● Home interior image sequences
:::

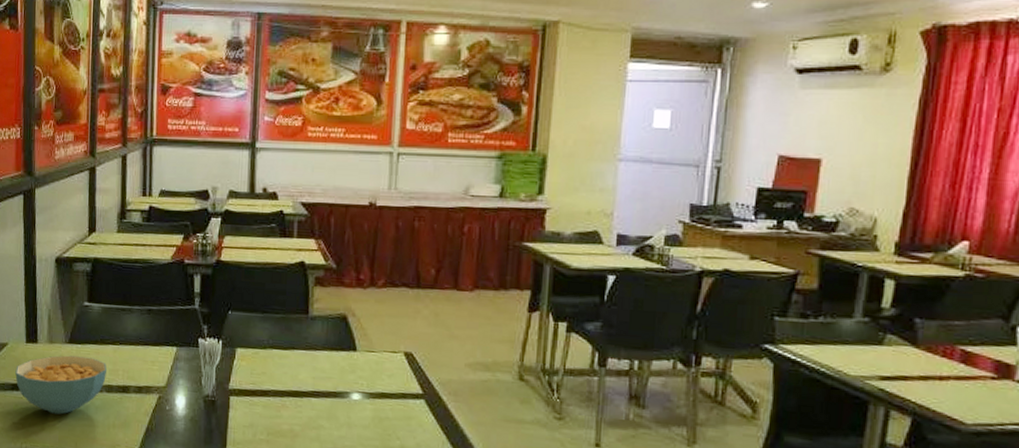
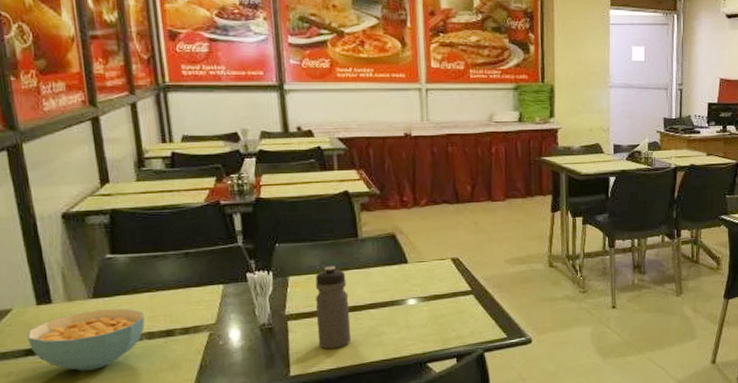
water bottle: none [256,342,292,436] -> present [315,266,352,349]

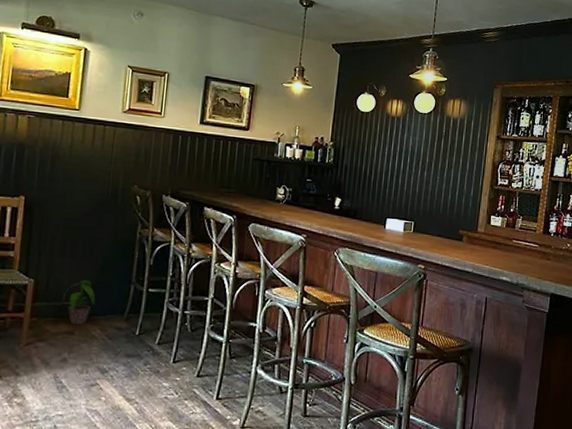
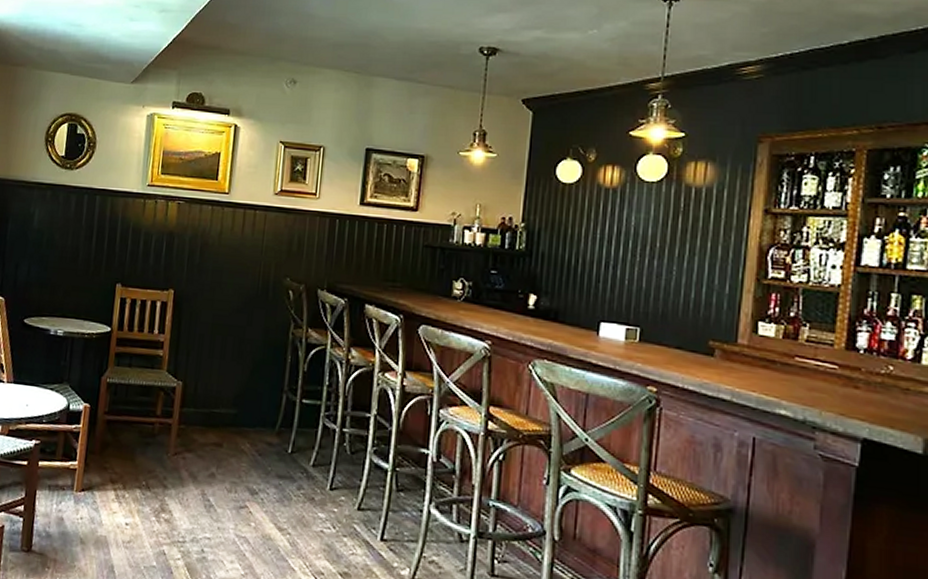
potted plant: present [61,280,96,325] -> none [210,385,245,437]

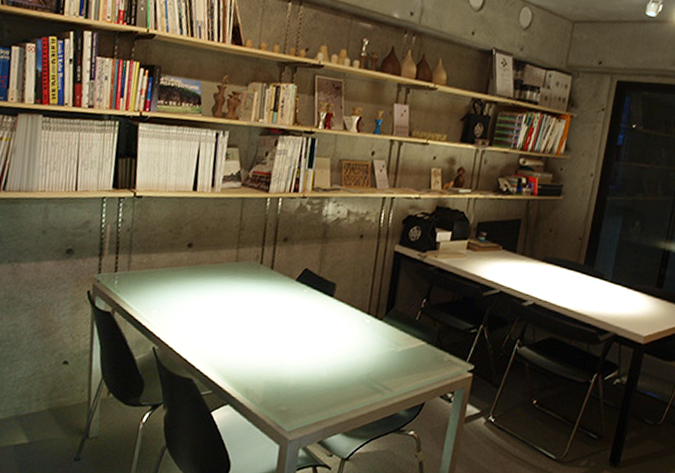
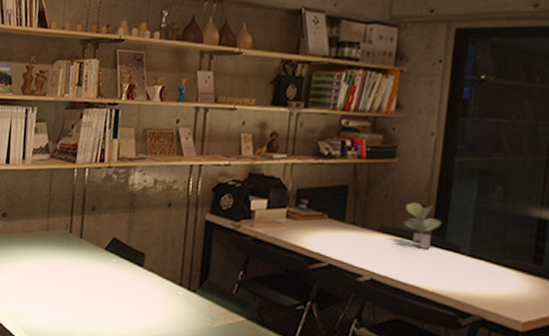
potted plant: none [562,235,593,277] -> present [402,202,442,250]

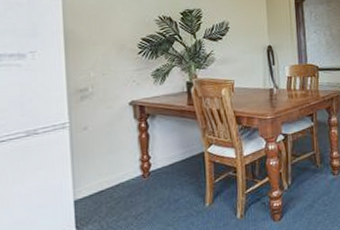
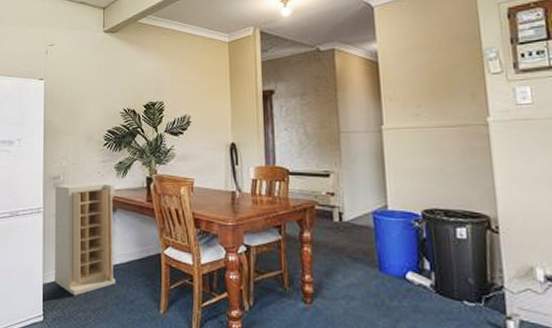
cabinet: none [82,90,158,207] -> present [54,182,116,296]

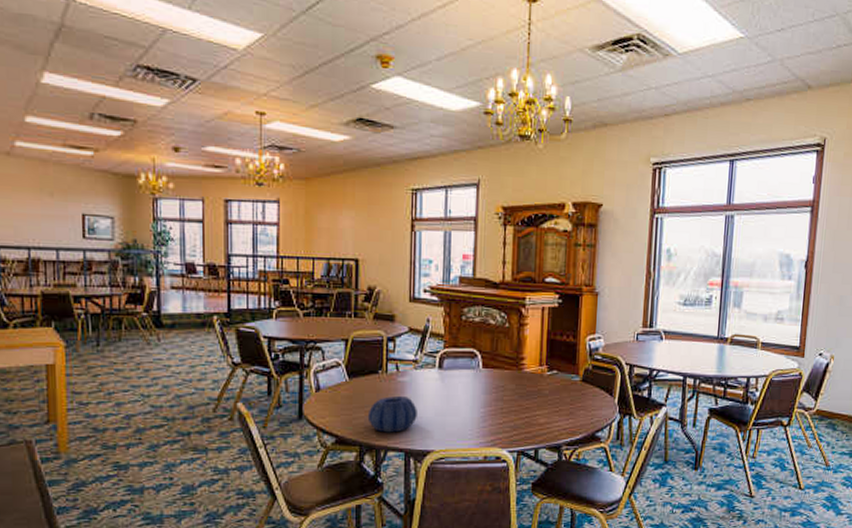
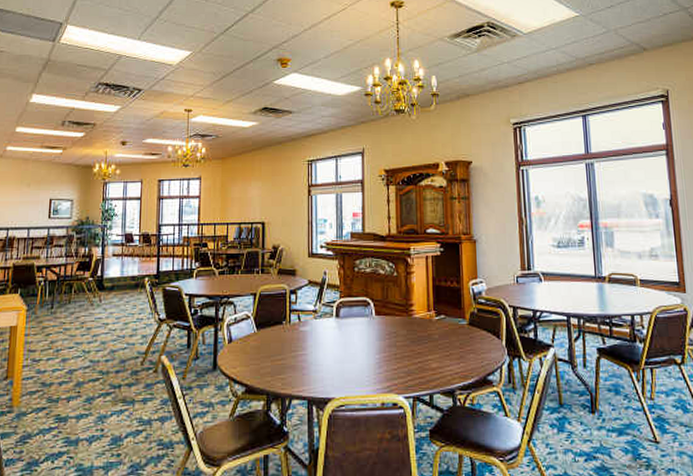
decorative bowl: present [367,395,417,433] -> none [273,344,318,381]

:::

● Assignment
Within the entries, find all lines holding "plant" and copy each one.

● Solution below
potted plant: present [61,280,96,325] -> none [210,385,245,437]
potted plant: none [562,235,593,277] -> present [402,202,442,250]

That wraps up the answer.